*** SOURCE TEXT ***

In this issue of Heart, Franken and colleagues1 classified FBN1 mutations in 290 Marfan patients as either ‘dominant-negative’ (61%) if the mutated and non-mutated fibrillin-1 proteins both were incorporated into the extracellular matrix or as ‘haplo-insufficient’ (39%) if there was a decreased total amount of fibrillin-1 with only the non-mutated protein incorporated into tissue. Compared with patients with a dominant-negative mutation, those with haplo-insufficiency had larger aortic root diameters at baseline, a faster rate of aortic dilation and an increased risk of the combined endpoint of aortic dissection and death (HR: 3.3, 95% CI 1.0 to 11.4, p=0.060).

In an accompanying editorial, Landis, Veldtman and Ware2 summarise the pathogenesis of Marfan syndrome and discuss how this new research adds to our understanding of this condition (figure 1). They conclude: “The study detects an aortic phenotype difference based on FBN1 mutation classifications and stands as an example of the increasingly powerful capability to stratify patients based on individualised genetic testing results. Thus, the study shows the potential value of genotyping all patients with Marfan syndrome and consideration of the role of allelic heterogeneity in management. In addition, the study highlights the value of large volume centres specialised in genetic and cardiac management of aortopathy to analyse robustly phenotyped cohorts and propel clinical practice forward.”

Figure 1

Genetics and pathogenesis in Marfan syndrome. A schematic overview of the effect of haploinsufficiency (HI) or dominant negative (DN) mutations is shown. The most common type of mutations that lead to HI or DN effect are listed. However, these classifications are not absolute, and the precise effect of a specific DNA mutation must be determined at the protein level. Mutations that cause HI result in less protein because only the normal, non-mutated FBN1 allele generates protein products. In contrast, a combination of normal protein products (fibrillin-1) generated by the non-mutated FBN1 allele and stable abnormal protein products generated by the DN allele are seen with DN mutations. The green circle in the fibrillin-1 protein represents the altered amino acid residue. Normal microfibrils are associated with latency associated peptides (LAP; red circles), which bind TGFβ in a biologically inactive complex in combination with latent TGFβ binding protein (LTBP1; blue oval). When microfibrils are reduced due to HI, interaction with matrix fibres is disrupted, and increases in activated TGFβ are seen due to a reduced number of microfibrils. DN mutations can have a range of effects depending on the specific mutation. Shown here, a DN mutation results in abnormalities in fibrillin-1 protein folding and increased activated TGFβ. TGFβ, transforming growth factor beta.

*** EXTRACTED DATA ***

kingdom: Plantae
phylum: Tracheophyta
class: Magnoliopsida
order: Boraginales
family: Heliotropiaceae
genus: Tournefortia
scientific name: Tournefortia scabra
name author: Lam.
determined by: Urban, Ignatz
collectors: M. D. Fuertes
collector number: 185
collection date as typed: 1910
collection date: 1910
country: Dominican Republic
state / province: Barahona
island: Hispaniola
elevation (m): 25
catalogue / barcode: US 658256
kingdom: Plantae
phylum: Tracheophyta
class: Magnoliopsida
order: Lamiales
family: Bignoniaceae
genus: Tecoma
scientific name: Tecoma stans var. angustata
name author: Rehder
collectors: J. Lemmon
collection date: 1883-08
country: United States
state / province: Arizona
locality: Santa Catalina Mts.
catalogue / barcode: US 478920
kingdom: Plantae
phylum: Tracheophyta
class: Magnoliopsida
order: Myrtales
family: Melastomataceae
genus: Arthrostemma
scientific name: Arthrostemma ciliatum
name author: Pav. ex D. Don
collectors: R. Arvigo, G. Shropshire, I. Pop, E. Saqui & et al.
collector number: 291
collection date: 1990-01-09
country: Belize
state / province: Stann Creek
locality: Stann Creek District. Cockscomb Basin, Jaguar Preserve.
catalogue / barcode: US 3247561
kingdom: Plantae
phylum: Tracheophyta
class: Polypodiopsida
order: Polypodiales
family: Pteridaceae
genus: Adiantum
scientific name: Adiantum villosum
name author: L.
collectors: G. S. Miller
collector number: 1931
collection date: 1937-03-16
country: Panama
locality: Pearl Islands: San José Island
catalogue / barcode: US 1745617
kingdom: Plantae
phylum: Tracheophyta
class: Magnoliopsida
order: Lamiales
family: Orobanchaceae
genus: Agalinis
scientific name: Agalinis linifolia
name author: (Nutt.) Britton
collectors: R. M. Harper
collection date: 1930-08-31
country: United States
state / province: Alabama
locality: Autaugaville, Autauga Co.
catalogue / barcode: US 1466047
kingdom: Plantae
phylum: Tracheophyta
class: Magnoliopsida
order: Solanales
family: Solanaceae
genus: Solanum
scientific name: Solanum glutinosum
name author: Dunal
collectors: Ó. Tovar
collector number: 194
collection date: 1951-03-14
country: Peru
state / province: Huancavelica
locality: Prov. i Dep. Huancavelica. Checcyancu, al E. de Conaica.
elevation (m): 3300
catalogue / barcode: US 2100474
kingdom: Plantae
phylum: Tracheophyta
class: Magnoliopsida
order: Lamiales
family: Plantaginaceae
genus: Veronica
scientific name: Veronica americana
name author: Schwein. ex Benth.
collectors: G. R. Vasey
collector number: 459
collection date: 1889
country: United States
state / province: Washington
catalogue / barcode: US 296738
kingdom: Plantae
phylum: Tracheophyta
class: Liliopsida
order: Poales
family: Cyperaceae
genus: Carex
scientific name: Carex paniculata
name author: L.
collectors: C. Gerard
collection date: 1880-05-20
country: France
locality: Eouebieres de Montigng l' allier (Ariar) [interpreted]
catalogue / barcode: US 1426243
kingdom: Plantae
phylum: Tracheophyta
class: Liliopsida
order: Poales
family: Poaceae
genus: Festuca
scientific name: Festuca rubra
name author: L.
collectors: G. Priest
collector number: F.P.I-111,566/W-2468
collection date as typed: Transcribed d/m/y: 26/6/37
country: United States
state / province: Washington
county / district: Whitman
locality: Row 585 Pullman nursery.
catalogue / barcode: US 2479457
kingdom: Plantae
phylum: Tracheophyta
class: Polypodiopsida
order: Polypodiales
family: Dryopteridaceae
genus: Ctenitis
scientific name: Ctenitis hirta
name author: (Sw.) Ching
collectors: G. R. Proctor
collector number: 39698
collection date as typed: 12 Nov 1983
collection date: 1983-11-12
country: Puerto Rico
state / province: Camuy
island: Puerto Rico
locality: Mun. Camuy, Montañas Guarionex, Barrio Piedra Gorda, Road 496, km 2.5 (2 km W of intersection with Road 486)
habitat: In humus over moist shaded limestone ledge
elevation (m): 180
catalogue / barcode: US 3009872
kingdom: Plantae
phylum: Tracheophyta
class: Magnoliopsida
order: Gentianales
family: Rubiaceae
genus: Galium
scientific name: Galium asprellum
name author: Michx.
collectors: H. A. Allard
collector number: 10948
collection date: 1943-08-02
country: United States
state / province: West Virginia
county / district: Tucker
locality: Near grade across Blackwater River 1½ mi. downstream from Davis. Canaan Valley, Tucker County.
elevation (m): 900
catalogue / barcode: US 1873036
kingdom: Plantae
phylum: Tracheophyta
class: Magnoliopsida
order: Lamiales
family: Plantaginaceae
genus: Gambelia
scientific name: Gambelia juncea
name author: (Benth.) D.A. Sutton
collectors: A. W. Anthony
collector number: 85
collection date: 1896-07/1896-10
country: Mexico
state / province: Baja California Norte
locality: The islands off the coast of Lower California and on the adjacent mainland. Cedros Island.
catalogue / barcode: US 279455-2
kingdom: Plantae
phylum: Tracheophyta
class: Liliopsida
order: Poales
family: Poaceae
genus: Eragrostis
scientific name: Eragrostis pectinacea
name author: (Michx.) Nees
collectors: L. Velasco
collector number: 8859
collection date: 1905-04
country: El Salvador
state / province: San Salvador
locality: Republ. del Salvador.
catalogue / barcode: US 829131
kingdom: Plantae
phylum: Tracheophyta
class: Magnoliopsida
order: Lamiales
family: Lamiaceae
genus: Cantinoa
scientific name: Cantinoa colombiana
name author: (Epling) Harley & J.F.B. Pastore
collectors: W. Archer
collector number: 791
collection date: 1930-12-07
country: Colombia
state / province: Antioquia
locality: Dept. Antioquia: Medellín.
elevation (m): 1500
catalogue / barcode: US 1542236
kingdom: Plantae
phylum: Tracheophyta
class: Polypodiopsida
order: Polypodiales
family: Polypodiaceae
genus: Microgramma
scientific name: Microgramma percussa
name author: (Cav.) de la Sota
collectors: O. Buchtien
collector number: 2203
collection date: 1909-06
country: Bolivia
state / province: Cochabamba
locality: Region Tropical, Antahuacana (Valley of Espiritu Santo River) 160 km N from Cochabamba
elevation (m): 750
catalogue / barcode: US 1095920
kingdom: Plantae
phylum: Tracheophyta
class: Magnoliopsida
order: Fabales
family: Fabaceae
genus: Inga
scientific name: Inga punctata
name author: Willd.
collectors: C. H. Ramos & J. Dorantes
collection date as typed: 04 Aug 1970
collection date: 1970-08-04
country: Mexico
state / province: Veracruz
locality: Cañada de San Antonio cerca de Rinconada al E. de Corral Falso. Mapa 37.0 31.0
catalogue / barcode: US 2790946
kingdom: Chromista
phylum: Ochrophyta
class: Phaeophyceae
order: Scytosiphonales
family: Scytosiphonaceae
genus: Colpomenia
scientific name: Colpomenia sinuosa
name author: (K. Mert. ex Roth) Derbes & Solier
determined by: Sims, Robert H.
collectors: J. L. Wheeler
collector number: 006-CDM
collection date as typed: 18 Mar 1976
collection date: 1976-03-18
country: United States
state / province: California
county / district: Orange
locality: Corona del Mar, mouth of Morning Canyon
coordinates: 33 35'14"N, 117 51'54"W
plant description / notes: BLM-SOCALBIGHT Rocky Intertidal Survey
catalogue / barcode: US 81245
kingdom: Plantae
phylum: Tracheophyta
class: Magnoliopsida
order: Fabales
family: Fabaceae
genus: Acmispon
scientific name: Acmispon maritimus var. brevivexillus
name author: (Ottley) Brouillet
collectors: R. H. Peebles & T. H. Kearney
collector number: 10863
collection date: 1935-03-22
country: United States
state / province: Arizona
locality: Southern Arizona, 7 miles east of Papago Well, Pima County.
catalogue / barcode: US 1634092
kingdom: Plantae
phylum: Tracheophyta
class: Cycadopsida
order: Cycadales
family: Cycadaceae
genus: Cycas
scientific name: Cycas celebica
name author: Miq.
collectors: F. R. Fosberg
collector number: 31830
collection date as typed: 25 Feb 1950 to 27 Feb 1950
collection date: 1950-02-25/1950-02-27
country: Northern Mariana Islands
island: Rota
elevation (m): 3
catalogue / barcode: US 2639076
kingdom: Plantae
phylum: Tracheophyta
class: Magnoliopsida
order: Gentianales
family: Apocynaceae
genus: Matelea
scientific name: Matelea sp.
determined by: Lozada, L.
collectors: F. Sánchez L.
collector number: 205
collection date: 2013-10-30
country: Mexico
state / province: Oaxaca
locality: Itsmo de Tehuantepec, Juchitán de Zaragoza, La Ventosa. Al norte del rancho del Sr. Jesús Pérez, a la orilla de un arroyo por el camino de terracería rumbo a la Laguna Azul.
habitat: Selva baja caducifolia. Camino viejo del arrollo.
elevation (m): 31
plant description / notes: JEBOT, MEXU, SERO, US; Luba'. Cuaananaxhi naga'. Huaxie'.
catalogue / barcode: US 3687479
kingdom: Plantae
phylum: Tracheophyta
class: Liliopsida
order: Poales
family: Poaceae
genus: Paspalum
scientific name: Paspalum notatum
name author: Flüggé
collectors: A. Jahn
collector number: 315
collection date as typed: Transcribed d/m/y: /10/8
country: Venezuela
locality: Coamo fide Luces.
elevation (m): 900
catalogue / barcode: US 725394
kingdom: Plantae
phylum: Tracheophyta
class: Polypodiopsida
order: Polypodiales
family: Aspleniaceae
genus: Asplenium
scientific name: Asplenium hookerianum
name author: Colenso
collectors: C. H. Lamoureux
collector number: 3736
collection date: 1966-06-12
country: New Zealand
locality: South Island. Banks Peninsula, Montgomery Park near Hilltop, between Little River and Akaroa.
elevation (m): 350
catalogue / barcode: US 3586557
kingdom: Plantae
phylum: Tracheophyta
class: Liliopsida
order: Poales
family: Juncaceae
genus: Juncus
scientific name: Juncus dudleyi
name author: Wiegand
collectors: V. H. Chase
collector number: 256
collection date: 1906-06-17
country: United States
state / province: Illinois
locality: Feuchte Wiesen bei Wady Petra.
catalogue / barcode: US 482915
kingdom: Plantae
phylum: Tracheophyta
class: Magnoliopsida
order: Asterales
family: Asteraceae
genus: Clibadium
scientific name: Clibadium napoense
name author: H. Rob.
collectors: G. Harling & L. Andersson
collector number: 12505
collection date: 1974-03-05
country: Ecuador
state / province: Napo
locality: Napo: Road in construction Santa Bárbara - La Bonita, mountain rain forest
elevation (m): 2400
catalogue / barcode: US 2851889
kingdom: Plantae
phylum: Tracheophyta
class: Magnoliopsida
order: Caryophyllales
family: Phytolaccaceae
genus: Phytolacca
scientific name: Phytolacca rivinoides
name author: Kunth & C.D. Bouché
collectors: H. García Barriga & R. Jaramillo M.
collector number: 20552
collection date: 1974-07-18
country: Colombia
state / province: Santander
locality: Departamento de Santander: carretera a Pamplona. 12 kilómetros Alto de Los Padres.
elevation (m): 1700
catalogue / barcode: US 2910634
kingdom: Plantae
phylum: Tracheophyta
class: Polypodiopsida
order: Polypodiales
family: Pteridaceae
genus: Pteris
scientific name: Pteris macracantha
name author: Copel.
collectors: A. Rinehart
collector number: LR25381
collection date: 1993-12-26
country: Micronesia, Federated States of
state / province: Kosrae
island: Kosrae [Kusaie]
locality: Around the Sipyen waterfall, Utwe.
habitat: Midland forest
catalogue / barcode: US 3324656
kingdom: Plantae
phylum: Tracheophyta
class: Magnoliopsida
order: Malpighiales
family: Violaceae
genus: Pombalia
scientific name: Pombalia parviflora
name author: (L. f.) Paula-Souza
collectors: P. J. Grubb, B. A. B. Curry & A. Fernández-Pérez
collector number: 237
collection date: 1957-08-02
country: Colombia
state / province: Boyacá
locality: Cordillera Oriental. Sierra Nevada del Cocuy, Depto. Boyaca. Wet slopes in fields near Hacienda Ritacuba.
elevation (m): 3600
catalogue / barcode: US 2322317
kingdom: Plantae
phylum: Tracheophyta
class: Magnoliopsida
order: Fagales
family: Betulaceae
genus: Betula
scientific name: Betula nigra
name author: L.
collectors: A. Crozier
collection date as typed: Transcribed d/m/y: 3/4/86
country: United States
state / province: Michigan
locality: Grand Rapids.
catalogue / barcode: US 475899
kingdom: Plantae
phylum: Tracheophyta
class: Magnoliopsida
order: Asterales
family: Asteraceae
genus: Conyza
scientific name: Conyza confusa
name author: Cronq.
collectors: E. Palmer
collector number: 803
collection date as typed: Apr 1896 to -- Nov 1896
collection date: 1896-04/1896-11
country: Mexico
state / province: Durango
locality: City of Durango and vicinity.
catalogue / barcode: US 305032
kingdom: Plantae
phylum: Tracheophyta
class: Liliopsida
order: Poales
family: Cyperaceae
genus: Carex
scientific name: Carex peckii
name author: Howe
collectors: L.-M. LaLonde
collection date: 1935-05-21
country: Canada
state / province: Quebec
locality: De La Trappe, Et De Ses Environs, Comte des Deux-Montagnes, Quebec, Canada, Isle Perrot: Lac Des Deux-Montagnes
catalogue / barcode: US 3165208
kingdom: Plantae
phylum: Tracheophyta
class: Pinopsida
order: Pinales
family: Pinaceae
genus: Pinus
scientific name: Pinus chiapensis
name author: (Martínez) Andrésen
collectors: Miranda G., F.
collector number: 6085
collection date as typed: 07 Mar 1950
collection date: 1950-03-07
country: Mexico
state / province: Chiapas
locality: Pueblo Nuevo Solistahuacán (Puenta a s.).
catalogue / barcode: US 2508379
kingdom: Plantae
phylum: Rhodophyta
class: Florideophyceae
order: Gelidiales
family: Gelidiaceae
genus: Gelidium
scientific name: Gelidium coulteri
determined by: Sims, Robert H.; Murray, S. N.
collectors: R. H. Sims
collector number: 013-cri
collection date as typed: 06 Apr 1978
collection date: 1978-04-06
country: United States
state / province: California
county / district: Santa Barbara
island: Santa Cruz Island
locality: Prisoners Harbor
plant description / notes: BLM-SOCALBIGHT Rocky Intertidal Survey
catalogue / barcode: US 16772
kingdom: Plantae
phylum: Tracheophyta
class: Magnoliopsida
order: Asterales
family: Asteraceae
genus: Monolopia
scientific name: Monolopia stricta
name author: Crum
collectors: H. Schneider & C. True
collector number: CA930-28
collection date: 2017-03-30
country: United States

***

**EXPLORE THE MATERIAL:**
A. In the Marfan syndrome text, what share of the 290 patients had FBN1 mutations classified as haplo-insufficient?
B. Edit the Marfan syndrome text, starting with "In this issue" and going on through "to 11.4, p=0.060).", so that "aortic dissection" is replaced by "aortic rupture".

**RESPONSES:**
A. 39% of the patients had haplo-insufficient mutations.

B.
In this issue of Heart, Franken and colleagues1 classified FBN1 mutations in 290 Marfan patients as either ‘dominant-negative’ (61%) if the mutated and non-mutated fibrillin-1 proteins both were incorporated into the extracellular matrix or as ‘haplo-insufficient’ (39%) if there was a decreased total amount of fibrillin-1 with only the non-mutated protein incorporated into tissue. Compared with patients with a dominant-negative mutation, those with haplo-insufficiency had larger aortic root diameters at baseline, a faster rate of aortic dilation and an increased risk of the combined endpoint of aortic rupture and death (HR: 3.3, 95% CI 1.0 to 11.4, p=0.060).